* [Records provided]

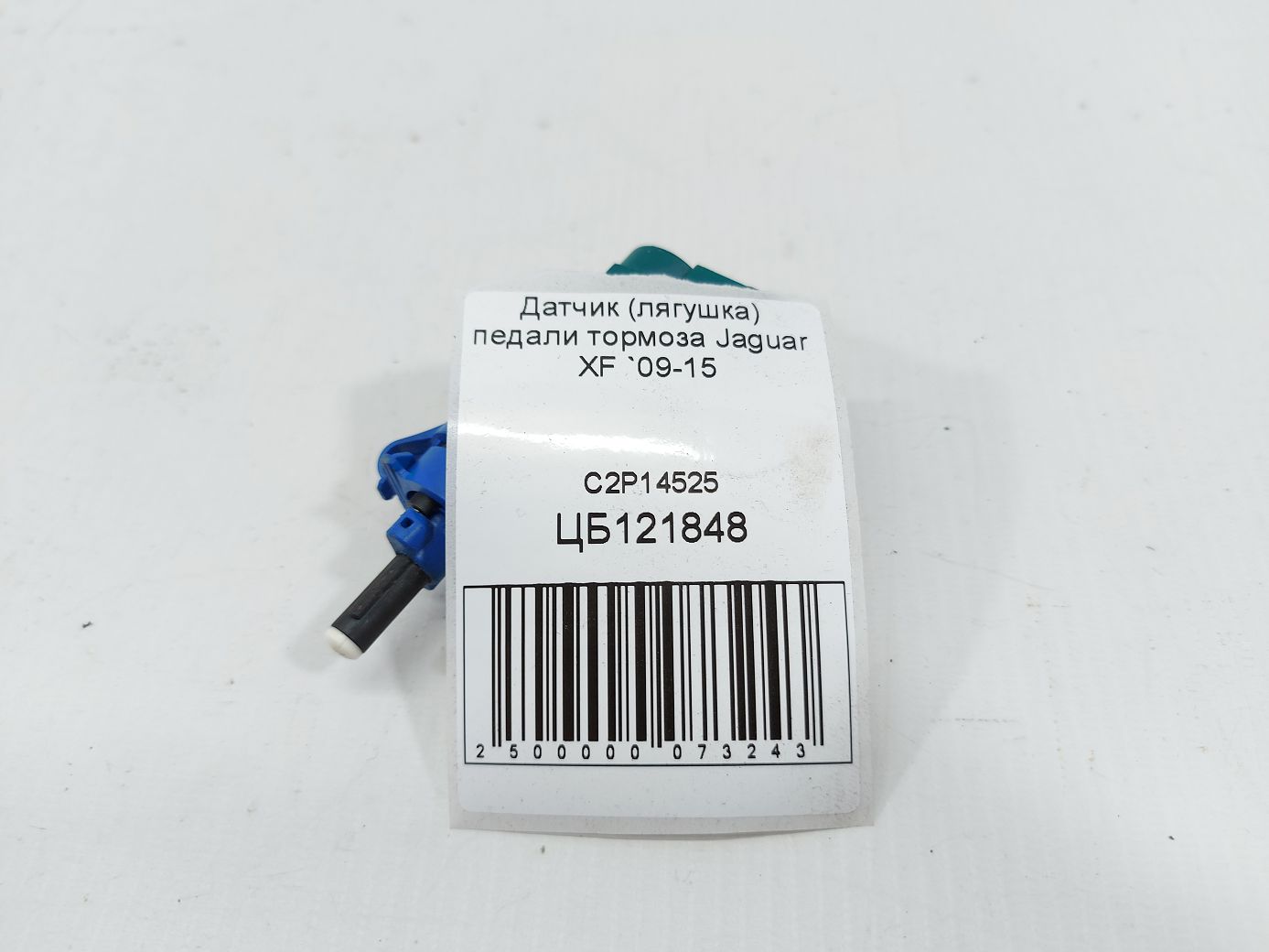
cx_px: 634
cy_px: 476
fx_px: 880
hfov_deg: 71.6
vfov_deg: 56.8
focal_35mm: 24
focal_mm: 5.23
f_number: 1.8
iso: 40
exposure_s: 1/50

* * *

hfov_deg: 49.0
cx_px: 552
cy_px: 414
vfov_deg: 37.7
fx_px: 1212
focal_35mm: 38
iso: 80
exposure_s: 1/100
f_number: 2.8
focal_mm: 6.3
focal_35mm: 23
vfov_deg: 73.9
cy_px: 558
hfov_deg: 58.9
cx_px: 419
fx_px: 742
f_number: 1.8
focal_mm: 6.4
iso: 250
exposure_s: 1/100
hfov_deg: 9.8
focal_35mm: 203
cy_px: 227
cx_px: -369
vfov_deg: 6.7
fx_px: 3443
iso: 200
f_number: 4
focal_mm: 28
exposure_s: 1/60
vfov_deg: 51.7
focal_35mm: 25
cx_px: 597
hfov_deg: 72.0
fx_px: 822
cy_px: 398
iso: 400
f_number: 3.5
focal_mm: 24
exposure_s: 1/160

* [Task instructions]
Find "hfov_deg: 58.9" in the entries above and copy that whole line exactly, then each line after it through the line that contains "exposure_s: 1/160".

* [Task solution]
hfov_deg: 58.9
cx_px: 419
fx_px: 742
f_number: 1.8
focal_mm: 6.4
iso: 250
exposure_s: 1/100
hfov_deg: 9.8
focal_35mm: 203
cy_px: 227
cx_px: -369
vfov_deg: 6.7
fx_px: 3443
iso: 200
f_number: 4
focal_mm: 28
exposure_s: 1/60
vfov_deg: 51.7
focal_35mm: 25
cx_px: 597
hfov_deg: 72.0
fx_px: 822
cy_px: 398
iso: 400
f_number: 3.5
focal_mm: 24
exposure_s: 1/160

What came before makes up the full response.